Most ways of hiding messages rely on encryption - scrambling the
document in such a way that it'll be gibberish unless you know the
secret password to decode it.  It's a powerful and effective method: The
government frequently encounters terrorist e-mail that's heavily
encrypted.  But every encryption can, eventually, be cracked open - if
you have enough time and computer power.  Steganography, in contrast,
doesn't try to encrypt things at all.  Instead, it relies on hiding the
message in such a way that the government will never even know the
message is there.  It's like the Purloined Letter, in Edgar Allan Poe's
famous story: The villian leaves the evidence in plain sight, and the
police ignore it because they think it's just an ordinary letter. 
Steganography is an ancient craft, but security experts say it's
exploding in the digital world.  That's because there are so many places
to hide messages in plain sight, including images or sound files on Web
sites.  It's child's play, technologically.  There are dozens of
point-and-click steganographic software programs out there, many free,
including JTeg Shell (www.tiac.net/users/korejwa/jsteg.htm), Scramdisk
(www.scramdisk.clara.net) and MP3Stego
(www.cl.cam.ac.uk/~fapp2/steganography /mp3stego).  Conspirators could
take their plans, encode them in a picture of Britney Spears and leave
them on an innocuous-looking Yahoo home page - for quick, easy
distribution to collaborators worldwide. 

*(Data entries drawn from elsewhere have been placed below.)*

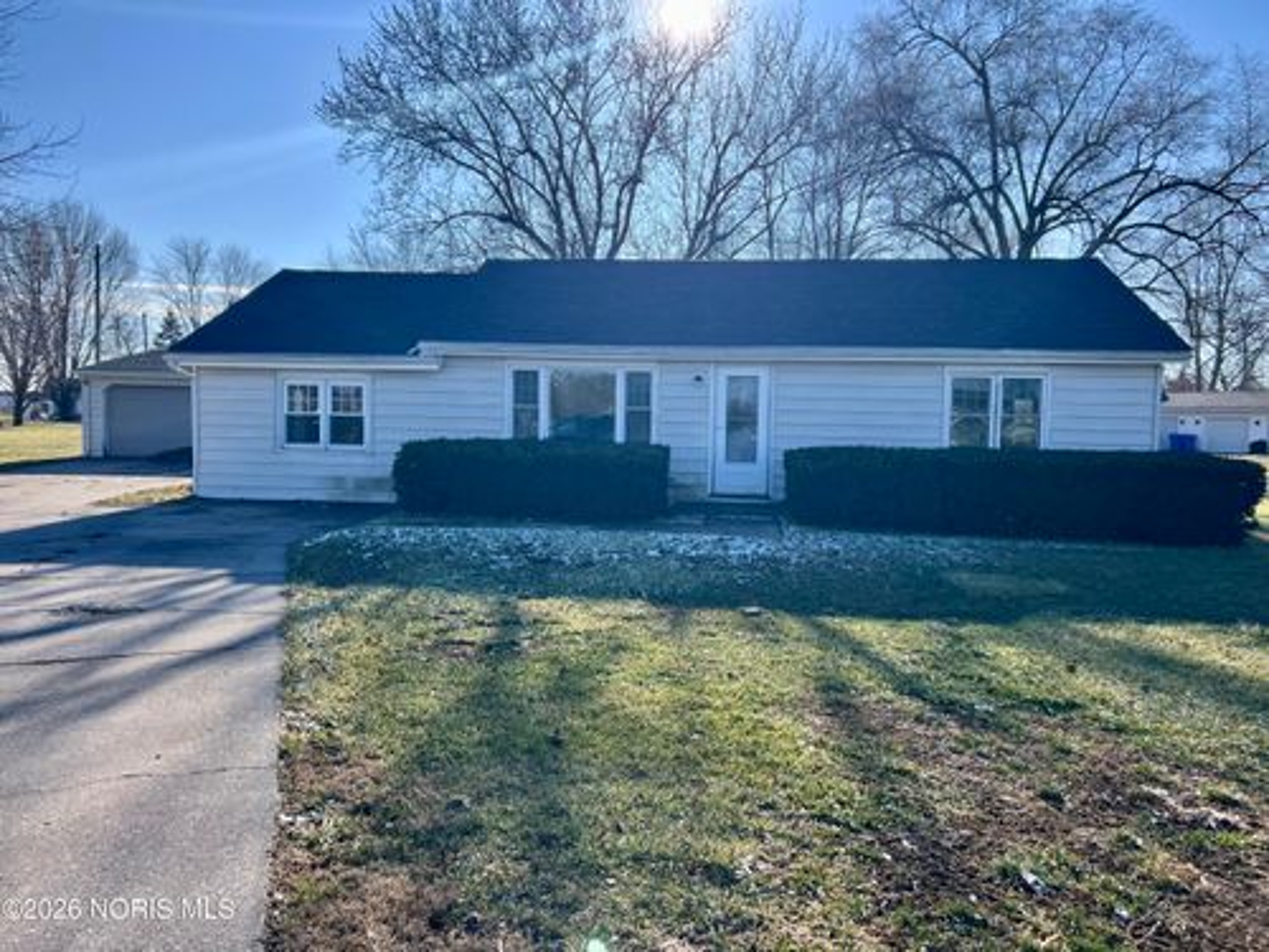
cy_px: 476
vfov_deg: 53.1
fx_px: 953
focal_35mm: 26
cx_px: 634
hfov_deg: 67.3
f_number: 1.5
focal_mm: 5.7
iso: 50
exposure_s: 1/2841
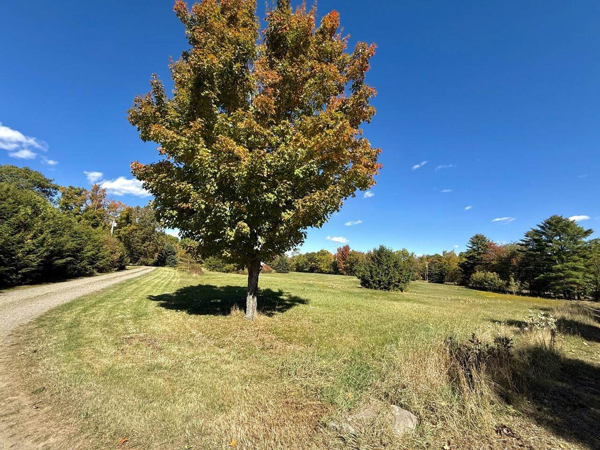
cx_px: 300
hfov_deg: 102.1
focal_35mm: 14
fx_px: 243
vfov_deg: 85.7
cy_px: 225
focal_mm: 2.22
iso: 50
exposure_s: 1/1399
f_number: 2.2
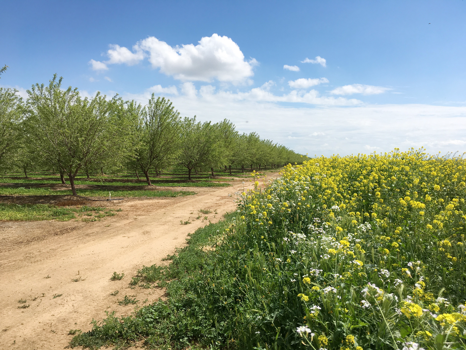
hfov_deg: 61.7
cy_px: 175
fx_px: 390
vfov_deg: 48.2
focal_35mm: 29
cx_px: 233
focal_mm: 4.15
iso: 25
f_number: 2.2
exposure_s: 1/2747
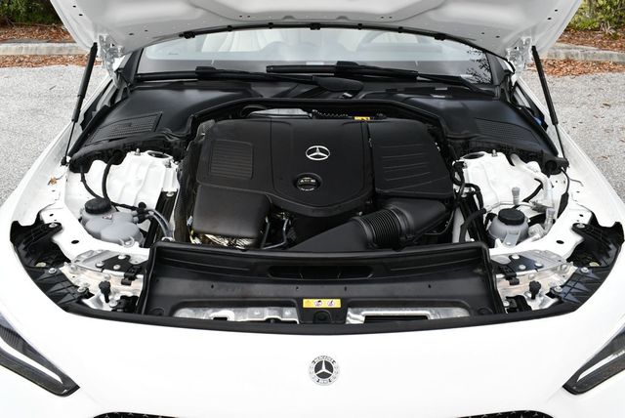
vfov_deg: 36.9
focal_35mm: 36
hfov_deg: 53.1
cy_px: 209
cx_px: 312
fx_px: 626
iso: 200
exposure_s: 1/250
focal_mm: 18
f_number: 6.3
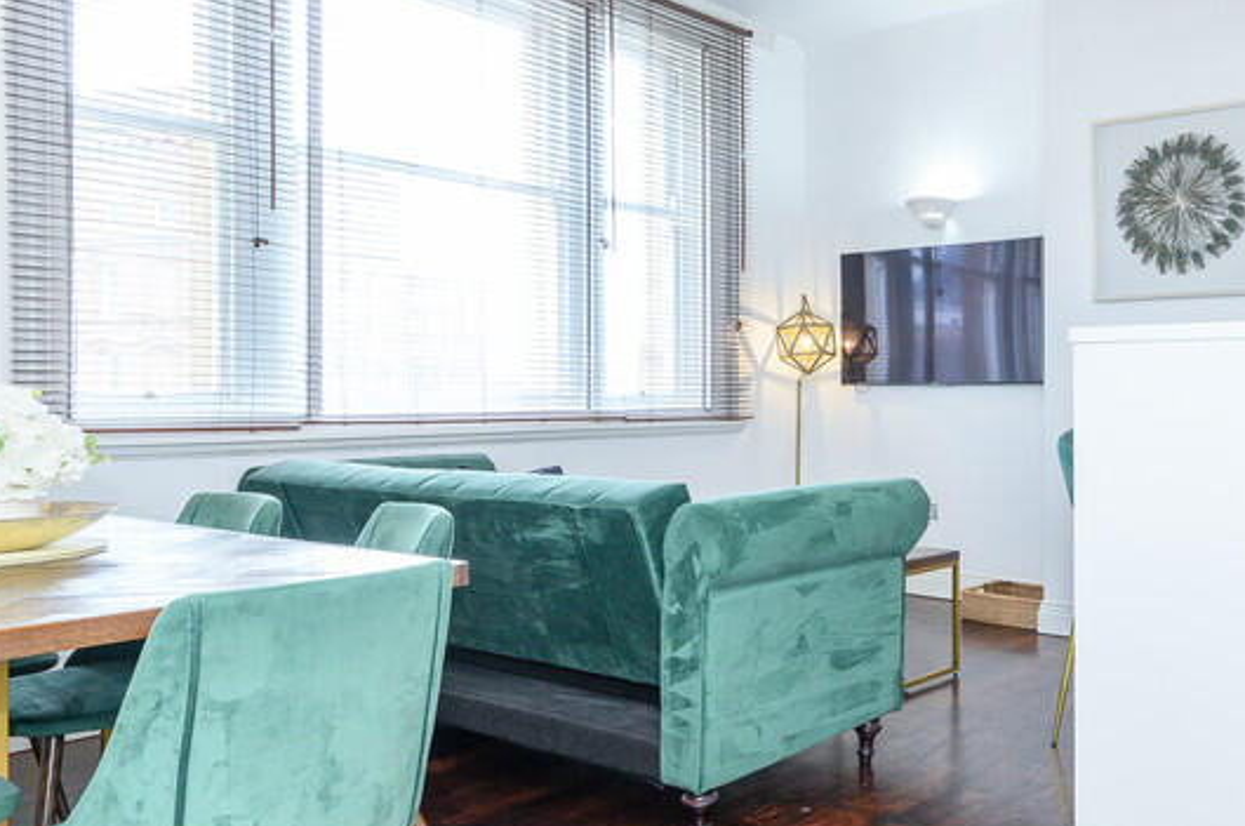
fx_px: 1070
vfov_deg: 42.1
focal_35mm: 31
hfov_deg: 56.7
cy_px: 364
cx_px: 965
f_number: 8
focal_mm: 16
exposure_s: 1/25
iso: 1000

And here's the catch: It's dead simple to retrieve the message, if you
know it's there.  But if you don't - if you're a government agent trying
to intercept terrorist plans - how do you know where to look? There are
probably billions of images and sound files online.  There's no way any
spy hunter could inspect them all.  The exploding size of our multimedia
Internet provides fantastic cover for such communications.  What's more,
the recent terrorists' messages are likely in foreign languages that
many spy hunters don't speak. 

All of which is why security experts are breaking out in a cold sweat
whenever they think about it.  If terrorists are truly using
steganography - and there's no reason they aren't - it calls for
entirely new code-breaking techniques we don't yet have. 

In the new world of the Net, a picture really is worth a thousand words.